I spent my 30th birthday, living with my parents feeling like an absolute winner…. I had always envisioned I would throw a massive party. Death to my 20’s style. I almost threw the party for myself but opted to continue saving for our future home, too embarrassed to ask people to come to something like that for me. I wish I had thrown myself that party. I always loved my birthday, a day for me where I had a good enough excuse to not be helpful. I was allowed to “selfish” for my birthday because I was my day. As much as I loved my birthday I had never been celebrated the way I craved to be. I secretly begged to be celebrated in a way that said, We love you, we are happy you are here, we put all the things that make you happy together, we put forth effort to make you and only you feel special.
Don’t get my wrong I have been celebrated, I have been thought about and surrounded by love and I am grateful for all of it. Just never felt quite right, it still often felt like an afterthought or an a last minute idea or a convenient time to pair with something else already happening. It never felt that important to those around me, and I blame no one for this. Never had I asked or indicated I wanted to be celebrated in that way, still could not fathom the idea of asking for what I wanted.

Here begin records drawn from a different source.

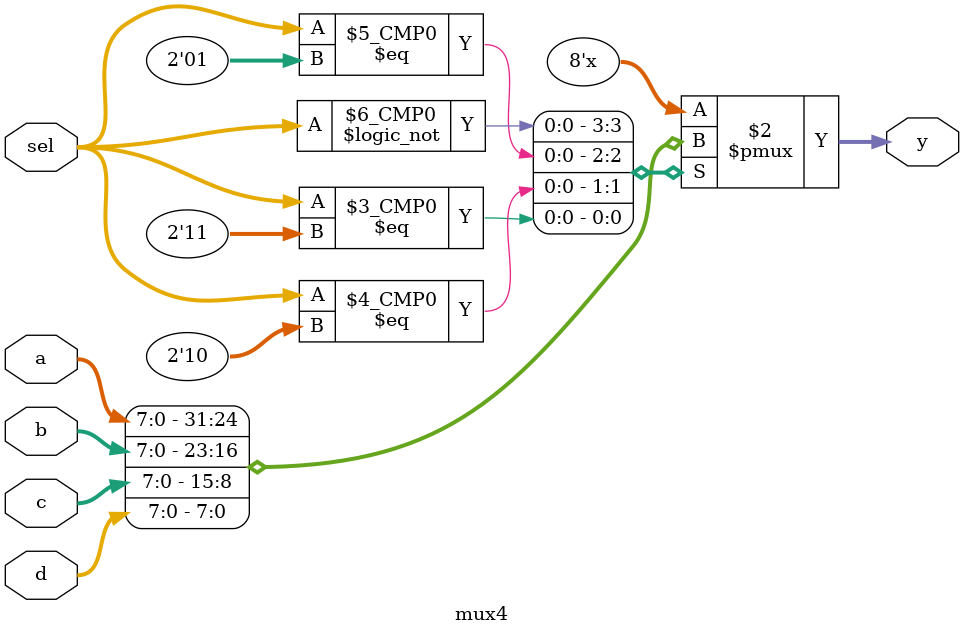
<source format=v>
`timescale 1ns / 1ps


module mux4 #(parameter WIDTH = 8) (
        input  wire [1:0]     sel,
        input  wire [WIDTH-1:0] a,
        input  wire [WIDTH-1:0] b,
        input  wire [WIDTH-1:0] c,
        input  wire [WIDTH-1:0] d, 
        output reg [WIDTH-1:0]  y
    );
    
    always @ (*)
    begin
        case (sel)
            2'b00: y <= a;
            2'b01: y <= b;
            2'b10: y <= c;
            2'b11: y <= d;
            default: y <= {WIDTH{1'bx}};
        endcase
//    assign y = (sel) ? b : a;
    end
    

endmodule
</source>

I knew that for my 30th, I needed to ensure I did something special just for myself. So I booked a Death to my 20s photoshoot, complete with smoke bombs. At this point I had regained between 30-40 pounds of what I had originally lost. My confidence was in the toilet and I did not feel prepared for this at all. But I picked out a variety of sexy black outfits that would, fingers crossed, give me the boost I needed to feel a little bit better about myself and life.
I am forever grateful for the photographer and friend that took these pictures for me. She made me feel like an absolute Goddess for that afternoon, despite the insecurity. She planted a seed, I didn’t know would later change everything for the better. As we were wrapping up, a murder of crows flew overhead. She was so excited, I didn’t get it. She told me that was a beautiful sign for transformation, a time for change. She told me about the Morrigan, and the meaning behind the crows. Lighting ran through my body at her words, full body chills. That’s new and weird.

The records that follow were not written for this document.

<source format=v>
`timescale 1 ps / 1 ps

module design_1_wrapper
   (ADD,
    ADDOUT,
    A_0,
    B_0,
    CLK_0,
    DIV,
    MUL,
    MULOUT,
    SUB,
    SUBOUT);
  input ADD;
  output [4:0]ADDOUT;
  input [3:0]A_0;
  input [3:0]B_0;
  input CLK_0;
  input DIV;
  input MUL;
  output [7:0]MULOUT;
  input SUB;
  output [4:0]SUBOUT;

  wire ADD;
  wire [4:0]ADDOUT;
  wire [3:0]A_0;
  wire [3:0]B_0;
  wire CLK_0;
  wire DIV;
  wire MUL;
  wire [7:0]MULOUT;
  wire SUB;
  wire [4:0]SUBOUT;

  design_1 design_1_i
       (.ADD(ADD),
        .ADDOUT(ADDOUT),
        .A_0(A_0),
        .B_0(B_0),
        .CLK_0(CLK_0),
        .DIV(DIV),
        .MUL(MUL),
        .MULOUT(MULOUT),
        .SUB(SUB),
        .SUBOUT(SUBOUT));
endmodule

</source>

While I waited sort of patiently for my photos, I celebrated my actual birthday with my hubby in an impromptu day in Boston. He took me out for a day full of enrichment. I am so grateful, but still felt like something was missing. I still felt like an obligation to celebrate.
If you are wondering where the FUCK the hero dog is, again its coming patience pants, his story took me a while to figure out. Best and worst dog remember? Just Kidding Rowie you are a delight….mostly. I do love you though buddy, I mean your face is permantely inked on my back, I know now its because you have it covered. I am sorry it took me so long to realize.
The day after my birthday Ryan and I woke to Rowan having a seizure at the end of our beds. A first, of a long battle to help him. We are so grateful to vets that have helped him so much.
Although I have not yet completed the research I need to on this theory, the possibility was confirmed that my emotional state of this time, being a catalyst for this condition to surface. So basically, I likely activated my dogs seizure disorder because I was such a fucking disaster. Awesome, add that to the list of things to feel like shit about.
To top off the Birthday Week from Hell, Ryan and I got covid for the first time.